EXERCISE TASK A -
Reproduce the section of the Fiat Panda review starting with "Fiat’s unusual two-cylinder, 69bhp" and going on through "new Up! model.".
EXERCISE TASK B -
Answer these questions from the Fiat Panda review:
(i) What power output does it give for the 1.3-litre diesel?
(ii) In what conditions does it say the car's grip is a tad lacking?
(iii) Which Fiat sibling does it call a lesser car than the Panda?

Fiat’s unusual two-cylinder, 69bhp and 85bhp TwinAir engines are part of an engine range that includes the best-buy 65bhp 1.2-litre petrol and a 75bhp 1.3-litre diesel – both four-cylinder units – and there is even an automatic transmission option. This new Panda is fresh, functional and appealing, qualities it very much needs against the likes of the Kia Rio, Hyundai i10 and Volkswagen’s polished new Up! model.
The drive
The Panda’s airy cabin, diminutive scale, light steering and uncomplicated controls make it entertaining and easy to drive, the 1.2-litre motor endowing it with the ability to make cheerily brisk progress. It handles bends with tidy resolve, even though its wet-weather grip is a tad lacking, and most impressively, it cruises the motorway with unexpected calm. Comfortable seats and a (mostly) smooth ride make this little Fiat a surprisingly able long-distance machine, and that’s all the more pleasing in view of its keen pricing. This all makes this little Fiat an impressively effective all-rounder, and one with real personality. In fact – and we should whisper it because this won’t be popular – the Panda is actually a better car than its evocative 500 sibling.

INFORMATION PROVIDED -
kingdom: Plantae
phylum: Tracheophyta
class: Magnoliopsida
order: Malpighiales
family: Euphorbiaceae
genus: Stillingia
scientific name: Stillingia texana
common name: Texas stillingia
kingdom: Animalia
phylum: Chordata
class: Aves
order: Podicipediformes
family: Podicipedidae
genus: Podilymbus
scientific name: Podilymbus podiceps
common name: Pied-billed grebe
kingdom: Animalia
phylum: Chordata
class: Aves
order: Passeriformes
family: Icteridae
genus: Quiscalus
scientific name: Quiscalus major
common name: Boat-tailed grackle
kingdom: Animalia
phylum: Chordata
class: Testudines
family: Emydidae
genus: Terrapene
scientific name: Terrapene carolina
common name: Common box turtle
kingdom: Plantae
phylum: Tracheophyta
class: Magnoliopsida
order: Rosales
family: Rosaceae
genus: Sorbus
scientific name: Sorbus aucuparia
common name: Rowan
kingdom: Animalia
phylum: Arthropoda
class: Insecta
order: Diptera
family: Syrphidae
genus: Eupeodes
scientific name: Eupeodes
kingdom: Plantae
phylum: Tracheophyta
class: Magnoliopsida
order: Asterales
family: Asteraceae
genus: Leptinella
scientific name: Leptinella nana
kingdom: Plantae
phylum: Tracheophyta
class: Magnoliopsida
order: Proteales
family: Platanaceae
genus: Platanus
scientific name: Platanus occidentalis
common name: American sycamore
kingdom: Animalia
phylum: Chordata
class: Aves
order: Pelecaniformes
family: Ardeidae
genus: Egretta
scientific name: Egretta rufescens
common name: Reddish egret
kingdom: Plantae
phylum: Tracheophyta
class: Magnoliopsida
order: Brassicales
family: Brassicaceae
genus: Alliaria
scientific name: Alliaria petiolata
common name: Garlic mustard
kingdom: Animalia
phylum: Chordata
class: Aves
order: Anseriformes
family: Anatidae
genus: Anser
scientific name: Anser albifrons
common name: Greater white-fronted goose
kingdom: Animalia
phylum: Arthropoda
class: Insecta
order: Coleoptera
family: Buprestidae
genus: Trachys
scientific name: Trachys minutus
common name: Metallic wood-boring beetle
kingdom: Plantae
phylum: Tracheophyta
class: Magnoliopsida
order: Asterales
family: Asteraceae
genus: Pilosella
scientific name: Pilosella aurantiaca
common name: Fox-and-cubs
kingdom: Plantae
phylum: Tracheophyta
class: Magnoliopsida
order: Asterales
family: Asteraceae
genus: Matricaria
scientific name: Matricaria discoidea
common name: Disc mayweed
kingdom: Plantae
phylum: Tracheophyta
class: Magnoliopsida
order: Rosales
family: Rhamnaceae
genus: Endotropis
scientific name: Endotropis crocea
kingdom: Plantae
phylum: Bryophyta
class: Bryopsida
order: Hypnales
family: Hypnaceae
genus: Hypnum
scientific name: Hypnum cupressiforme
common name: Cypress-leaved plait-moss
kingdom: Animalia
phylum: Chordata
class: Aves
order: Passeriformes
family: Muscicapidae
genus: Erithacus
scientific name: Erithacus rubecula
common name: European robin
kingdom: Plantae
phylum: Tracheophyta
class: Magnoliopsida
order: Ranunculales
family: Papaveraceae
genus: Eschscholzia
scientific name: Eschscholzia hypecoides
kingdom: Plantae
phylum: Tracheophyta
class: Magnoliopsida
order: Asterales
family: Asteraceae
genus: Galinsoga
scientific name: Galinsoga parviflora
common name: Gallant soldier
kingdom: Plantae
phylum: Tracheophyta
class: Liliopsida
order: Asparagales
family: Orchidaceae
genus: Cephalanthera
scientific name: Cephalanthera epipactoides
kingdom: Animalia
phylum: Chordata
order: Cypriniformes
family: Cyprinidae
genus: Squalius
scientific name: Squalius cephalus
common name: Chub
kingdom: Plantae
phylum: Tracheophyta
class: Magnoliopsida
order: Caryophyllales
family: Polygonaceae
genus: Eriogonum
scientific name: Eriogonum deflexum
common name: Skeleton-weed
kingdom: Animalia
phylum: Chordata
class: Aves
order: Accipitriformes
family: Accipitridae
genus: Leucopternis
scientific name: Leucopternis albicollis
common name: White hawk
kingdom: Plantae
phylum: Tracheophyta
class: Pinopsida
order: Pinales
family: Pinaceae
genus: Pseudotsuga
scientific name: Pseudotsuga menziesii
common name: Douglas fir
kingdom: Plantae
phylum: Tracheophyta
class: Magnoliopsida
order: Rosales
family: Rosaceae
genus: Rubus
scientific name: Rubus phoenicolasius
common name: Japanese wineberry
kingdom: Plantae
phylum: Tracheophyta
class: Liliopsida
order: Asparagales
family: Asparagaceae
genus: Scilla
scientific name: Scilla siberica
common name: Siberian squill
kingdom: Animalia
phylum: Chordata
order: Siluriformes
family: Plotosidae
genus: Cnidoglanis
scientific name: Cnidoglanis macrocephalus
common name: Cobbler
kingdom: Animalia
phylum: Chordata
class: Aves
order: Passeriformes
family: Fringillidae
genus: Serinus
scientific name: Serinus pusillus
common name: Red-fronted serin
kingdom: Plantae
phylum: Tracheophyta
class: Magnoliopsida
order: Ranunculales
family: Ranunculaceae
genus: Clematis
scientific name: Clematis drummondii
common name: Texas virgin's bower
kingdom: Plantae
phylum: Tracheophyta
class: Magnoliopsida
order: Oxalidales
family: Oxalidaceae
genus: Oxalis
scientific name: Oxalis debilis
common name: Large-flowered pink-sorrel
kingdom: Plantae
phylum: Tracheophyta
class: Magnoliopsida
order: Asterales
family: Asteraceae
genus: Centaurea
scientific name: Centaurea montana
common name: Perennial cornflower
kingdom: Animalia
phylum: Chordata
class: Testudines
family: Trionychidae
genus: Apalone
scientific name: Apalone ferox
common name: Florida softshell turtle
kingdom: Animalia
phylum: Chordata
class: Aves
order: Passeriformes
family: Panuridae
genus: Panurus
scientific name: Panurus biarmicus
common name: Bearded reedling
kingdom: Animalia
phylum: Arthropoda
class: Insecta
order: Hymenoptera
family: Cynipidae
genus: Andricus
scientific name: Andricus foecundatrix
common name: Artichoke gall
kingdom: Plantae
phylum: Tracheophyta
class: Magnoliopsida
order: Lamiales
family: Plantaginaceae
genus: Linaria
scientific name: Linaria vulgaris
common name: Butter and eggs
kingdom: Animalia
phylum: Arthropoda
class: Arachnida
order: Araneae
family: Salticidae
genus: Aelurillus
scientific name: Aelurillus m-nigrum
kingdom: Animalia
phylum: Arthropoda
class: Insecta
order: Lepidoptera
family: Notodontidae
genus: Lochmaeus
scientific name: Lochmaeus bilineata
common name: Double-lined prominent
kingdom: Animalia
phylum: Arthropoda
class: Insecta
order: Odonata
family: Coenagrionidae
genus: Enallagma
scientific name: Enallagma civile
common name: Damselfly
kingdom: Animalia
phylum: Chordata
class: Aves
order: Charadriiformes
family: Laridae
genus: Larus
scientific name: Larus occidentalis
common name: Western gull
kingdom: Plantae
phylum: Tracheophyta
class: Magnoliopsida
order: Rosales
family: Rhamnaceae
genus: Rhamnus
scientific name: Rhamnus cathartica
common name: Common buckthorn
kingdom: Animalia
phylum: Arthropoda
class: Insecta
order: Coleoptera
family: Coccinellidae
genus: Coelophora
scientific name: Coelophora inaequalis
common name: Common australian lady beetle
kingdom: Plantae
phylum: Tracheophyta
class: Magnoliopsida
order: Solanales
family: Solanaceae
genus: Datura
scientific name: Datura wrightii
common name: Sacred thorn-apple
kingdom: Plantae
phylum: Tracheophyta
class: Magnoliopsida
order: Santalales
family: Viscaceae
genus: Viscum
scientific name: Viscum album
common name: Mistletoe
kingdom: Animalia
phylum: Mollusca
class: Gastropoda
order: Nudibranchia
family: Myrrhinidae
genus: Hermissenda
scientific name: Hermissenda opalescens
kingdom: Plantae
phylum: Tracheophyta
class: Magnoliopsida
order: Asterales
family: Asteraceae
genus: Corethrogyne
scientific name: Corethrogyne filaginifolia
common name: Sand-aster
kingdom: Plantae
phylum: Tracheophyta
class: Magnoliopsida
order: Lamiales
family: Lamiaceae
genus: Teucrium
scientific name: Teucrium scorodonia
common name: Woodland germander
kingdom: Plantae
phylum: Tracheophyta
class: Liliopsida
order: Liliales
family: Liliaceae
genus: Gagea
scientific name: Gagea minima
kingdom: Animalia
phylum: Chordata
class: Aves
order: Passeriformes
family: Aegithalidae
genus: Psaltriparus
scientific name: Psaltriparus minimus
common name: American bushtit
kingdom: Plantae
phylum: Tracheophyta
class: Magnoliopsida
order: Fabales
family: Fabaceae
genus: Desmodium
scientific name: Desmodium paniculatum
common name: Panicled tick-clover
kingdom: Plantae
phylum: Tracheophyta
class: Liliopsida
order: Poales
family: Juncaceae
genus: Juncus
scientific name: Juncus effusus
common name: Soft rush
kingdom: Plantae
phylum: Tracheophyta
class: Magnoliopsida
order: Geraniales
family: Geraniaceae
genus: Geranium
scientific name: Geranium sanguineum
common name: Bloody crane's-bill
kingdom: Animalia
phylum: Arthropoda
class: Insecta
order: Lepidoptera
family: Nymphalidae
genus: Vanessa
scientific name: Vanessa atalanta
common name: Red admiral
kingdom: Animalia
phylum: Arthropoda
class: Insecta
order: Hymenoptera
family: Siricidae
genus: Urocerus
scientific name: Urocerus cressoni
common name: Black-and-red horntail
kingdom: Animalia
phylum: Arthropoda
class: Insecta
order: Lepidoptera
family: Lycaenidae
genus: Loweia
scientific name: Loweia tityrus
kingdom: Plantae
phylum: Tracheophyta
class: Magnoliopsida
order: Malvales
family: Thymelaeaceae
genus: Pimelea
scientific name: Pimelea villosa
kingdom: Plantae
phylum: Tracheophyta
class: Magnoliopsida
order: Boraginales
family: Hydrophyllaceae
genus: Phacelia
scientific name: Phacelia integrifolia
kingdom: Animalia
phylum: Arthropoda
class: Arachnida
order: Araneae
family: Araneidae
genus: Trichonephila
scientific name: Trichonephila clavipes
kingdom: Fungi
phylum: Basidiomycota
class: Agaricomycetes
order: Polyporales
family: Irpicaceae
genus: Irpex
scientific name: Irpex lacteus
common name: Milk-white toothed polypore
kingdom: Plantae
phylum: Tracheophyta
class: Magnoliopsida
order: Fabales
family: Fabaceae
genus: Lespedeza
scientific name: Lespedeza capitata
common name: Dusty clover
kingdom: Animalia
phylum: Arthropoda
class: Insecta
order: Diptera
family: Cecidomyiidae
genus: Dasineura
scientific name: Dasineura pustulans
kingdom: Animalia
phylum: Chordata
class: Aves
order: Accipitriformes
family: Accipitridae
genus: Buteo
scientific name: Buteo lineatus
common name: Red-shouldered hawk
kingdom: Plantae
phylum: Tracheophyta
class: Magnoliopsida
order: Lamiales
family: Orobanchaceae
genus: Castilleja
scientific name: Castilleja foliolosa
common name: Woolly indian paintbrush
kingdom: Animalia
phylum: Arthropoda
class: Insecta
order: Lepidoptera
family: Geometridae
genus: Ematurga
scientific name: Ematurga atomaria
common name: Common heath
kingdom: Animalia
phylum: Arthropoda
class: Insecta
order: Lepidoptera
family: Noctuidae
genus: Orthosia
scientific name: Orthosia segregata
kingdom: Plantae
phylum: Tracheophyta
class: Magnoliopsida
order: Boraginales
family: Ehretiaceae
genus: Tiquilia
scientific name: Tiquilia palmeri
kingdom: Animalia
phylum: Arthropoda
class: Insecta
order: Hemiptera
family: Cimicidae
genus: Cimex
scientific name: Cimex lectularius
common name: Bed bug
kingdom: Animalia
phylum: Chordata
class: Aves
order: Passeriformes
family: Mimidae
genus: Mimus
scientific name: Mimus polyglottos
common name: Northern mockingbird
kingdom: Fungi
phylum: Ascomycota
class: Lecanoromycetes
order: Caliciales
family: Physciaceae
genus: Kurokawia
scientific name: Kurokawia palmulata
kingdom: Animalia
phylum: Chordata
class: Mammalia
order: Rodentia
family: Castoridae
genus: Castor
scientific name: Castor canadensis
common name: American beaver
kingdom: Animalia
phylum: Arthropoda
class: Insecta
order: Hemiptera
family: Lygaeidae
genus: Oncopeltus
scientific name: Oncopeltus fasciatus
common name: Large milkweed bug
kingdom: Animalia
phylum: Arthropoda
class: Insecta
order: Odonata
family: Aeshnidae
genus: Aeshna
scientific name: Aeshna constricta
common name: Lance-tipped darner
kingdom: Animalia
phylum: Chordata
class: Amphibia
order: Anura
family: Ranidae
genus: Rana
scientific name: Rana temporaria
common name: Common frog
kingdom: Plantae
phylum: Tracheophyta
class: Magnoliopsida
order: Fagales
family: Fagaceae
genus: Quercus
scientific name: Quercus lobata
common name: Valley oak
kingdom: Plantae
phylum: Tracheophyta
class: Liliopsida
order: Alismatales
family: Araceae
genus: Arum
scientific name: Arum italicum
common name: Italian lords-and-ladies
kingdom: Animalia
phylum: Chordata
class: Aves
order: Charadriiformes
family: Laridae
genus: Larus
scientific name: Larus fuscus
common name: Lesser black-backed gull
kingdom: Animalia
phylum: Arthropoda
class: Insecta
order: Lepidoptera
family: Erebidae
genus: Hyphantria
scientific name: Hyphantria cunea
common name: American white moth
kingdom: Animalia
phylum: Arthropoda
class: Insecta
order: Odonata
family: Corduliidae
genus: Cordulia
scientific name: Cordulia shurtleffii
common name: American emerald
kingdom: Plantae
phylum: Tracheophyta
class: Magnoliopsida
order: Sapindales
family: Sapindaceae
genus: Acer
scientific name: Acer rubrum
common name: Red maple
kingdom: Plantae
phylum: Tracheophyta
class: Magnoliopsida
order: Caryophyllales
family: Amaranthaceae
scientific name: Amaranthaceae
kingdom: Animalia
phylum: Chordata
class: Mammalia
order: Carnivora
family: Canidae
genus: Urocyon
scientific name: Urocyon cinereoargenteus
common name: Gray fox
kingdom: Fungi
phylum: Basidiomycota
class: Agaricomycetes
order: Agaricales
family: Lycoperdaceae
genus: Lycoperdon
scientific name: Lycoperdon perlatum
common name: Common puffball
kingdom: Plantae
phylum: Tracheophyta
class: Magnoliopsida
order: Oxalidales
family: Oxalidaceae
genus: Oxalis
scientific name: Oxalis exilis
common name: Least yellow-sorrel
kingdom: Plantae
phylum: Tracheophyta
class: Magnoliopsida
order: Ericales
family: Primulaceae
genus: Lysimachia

RESULT A -
Fiat’s unusual two-cylinder, 69bhp and 85bhp TwinAir engines are part of an engine range that includes the best-buy 65bhp 1.2-litre petrol and a 75bhp 1.3-litre diesel – both four-cylinder units – and there is even an automatic transmission option. This new Panda is fresh, functional and appealing, qualities it very much needs against the likes of the Kia Rio, Hyundai i10 and Volkswagen’s polished new Up! model.

RESULT B -
(i) 75bhp
(ii) In wet weather
(iii) The 500